#### [Extrait de page]
Z’homme est un poète. Il a organisé mes 50 ans dans cette région d’Italie qui s’appelle les Cinque Terre. 5 terres : une pour chaque dizaine. Et comme il voulait courir là où les gens normaux marchent à pas circonspects, il a rameuté 12 potes pour que je ne sois pas seule. Z’homme est attentionné aussi.

Une bande de 12 copains, si j’étais Jésus, ça s’appellerait des a-pôtes. Mais jé suis nase arrête : impossible d’incarner le fils de Dieu quand on a une paire de miches. Aimer la multiplication des pains, ça suffit pas. Et même si Dame Nature m’avait dotée de la Sainte Trinité phallique, celle-là même qui te fait peindre la chambre de bébé en bleu, encore eût-il fallu que j’y crusse (en admettant que j’eusse envie de continuer à employer des conjugaisons qui donnent mal à la tête). Un peu comme quand tu rentres le ventre sur la balance pour peser moins lourd. Alors qu’en fait je suis flexicroyante, ce qui est mieux que rigidosceptique mais insuffisant pour marcher sur l’eau. Ça permet tout juste d’adopter le look sobre du chercheur de vérité, sandales et cheveux longs, mais barbe à ras, cela va de soi.

Certes, Judas est parmi eux. Mais cette bande est plus proche des 12 salopards que des évangélisateurs. Les lâcher en terre italienne, c’est prendre le risque de ne pas y aller piano et de ne pas finir sano. Du genre, ils te scotchent le portable au poignet comme si t’étais une sale addict, pfff, calomnie. Ou bien ils te déguisent en soubrette à plumeau et tu dois ramasser les miettes tous les matins sous prétexte que tu es allergique au duo pelle-balayette. À croire. Ou alors ils te font un blind test façon Koh-Lanta avec dégustation de vrais insectes séchés. Et ça se dit tes amis. Du grand n’importe quoi.

En plus, il fallait se lever tôt pour arriver à Levanto, point de départ de la rando, et il fallait aimer monter pour Monter-rosso. Le lendemain, je me suis méchamment pété le genou en trébuchant sur les marches à flanc de colline, ça m’apprendra à composer un slam en marchant. Ça m’a coupé l’envie de chercher des rimes pour les trois villages en « a », Vernazza, Corniglia et Manarola, mais si t’as des idées, te prives pas. Le surlendemain on a mis les voiles vers la 5ème terre, Riomaggiore. En fait on a pris un bateau à moteur, mais seulement parce qu’il était éco-compatible. Mets-toi un peu à la place des générations futures ; ça te ferait pas plaisir d’apprendre qu’on t’a laissé un petit bout de réserve naturelle bien propre, classée par l’Unesco ?

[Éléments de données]
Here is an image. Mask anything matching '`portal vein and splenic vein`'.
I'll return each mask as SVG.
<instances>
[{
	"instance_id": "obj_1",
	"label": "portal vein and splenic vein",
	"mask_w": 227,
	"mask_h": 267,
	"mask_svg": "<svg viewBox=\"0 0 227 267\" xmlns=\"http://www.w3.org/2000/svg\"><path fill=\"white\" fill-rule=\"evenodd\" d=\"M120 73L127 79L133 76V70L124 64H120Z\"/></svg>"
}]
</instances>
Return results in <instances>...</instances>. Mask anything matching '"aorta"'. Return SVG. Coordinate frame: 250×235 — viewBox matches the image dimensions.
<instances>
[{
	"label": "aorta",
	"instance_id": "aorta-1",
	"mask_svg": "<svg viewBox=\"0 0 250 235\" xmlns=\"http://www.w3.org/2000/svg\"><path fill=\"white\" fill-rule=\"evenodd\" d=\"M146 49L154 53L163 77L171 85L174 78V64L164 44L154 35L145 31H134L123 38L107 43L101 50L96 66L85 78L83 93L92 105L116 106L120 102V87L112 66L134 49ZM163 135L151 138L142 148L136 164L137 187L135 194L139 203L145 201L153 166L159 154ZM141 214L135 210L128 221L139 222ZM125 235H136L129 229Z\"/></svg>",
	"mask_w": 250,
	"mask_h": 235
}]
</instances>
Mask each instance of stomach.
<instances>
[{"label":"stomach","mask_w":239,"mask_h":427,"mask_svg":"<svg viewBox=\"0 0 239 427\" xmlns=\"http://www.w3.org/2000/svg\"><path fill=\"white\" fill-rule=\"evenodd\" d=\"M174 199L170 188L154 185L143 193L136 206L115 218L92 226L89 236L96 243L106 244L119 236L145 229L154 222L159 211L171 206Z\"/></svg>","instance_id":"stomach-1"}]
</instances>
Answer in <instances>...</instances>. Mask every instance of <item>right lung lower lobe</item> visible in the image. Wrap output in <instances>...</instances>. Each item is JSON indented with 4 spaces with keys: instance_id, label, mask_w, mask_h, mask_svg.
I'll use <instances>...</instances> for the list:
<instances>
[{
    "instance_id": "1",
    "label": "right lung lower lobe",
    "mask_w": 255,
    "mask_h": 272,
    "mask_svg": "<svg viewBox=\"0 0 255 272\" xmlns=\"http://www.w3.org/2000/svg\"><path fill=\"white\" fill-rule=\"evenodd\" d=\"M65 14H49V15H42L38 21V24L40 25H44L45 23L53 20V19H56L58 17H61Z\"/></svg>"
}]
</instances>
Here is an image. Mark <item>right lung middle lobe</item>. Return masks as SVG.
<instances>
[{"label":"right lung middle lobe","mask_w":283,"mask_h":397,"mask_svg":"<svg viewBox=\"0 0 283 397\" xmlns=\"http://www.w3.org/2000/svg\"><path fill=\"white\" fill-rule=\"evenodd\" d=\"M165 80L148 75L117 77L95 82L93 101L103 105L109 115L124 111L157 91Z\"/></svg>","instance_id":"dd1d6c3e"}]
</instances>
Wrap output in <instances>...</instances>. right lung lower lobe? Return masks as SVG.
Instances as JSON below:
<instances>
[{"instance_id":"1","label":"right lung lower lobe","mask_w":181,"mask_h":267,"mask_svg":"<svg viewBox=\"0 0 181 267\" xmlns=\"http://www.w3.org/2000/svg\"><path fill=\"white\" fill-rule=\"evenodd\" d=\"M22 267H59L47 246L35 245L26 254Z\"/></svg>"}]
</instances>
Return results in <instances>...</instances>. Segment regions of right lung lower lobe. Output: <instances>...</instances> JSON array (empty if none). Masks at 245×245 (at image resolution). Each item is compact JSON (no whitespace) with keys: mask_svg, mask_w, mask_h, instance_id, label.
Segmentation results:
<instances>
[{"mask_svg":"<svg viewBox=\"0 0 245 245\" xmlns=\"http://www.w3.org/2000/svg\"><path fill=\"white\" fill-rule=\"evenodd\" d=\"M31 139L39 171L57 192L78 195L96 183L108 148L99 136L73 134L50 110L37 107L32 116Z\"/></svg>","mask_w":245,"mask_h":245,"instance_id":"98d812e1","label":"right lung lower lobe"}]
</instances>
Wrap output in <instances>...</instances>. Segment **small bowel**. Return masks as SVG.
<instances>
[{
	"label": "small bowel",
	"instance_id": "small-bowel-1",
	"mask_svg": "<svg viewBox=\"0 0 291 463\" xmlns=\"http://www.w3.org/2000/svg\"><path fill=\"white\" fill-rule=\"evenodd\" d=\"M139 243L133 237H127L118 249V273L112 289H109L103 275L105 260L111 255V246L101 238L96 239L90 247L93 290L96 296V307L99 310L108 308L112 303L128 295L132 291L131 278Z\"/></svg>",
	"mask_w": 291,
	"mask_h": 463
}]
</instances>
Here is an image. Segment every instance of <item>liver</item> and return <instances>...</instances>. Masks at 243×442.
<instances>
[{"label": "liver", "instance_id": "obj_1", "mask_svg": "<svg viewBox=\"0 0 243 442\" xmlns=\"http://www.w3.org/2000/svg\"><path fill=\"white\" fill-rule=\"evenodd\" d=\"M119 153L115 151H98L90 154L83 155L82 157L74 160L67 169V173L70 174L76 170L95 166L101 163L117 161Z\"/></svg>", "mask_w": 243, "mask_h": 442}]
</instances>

#### [Consigne 1]
Dupliquez sans modification le passage du récit sur les Cinque Terre qui s'ouvre sur les mots contenant « Certes, Judas est » et se clôt sur « grand n’importe quoi. ».
#### [Consigne 2]
D'après le récit sur les Cinque Terre, de quelle localité partait la randonnée ?
#### [Consigne 3]
Dans le récit sur les Cinque Terre, pourquoi Z'homme a-t-il rameuté douze potes ?

#### [Solution détaillée 1]
Certes, Judas est parmi eux. Mais cette bande est plus proche des 12 salopards que des évangélisateurs. Les lâcher en terre italienne, c’est prendre le risque de ne pas y aller piano et de ne pas finir sano. Du genre, ils te scotchent le portable au poignet comme si t’étais une sale addict, pfff, calomnie. Ou bien ils te déguisent en soubrette à plumeau et tu dois ramasser les miettes tous les matins sous prétexte que tu es allergique au duo pelle-balayette. À croire. Ou alors ils te font un blind test façon Koh-Lanta avec dégustation de vrais insectes séchés. Et ça se dit tes amis. Du grand n’importe quoi.

#### [Solution détaillée 2]
De Levanto.

#### [Solution détaillée 3]
Z'homme voulait courir là où les gens normaux marchent à pas circonspects. Il a donc rameuté douze potes pour que la narratrice ne soit pas seule.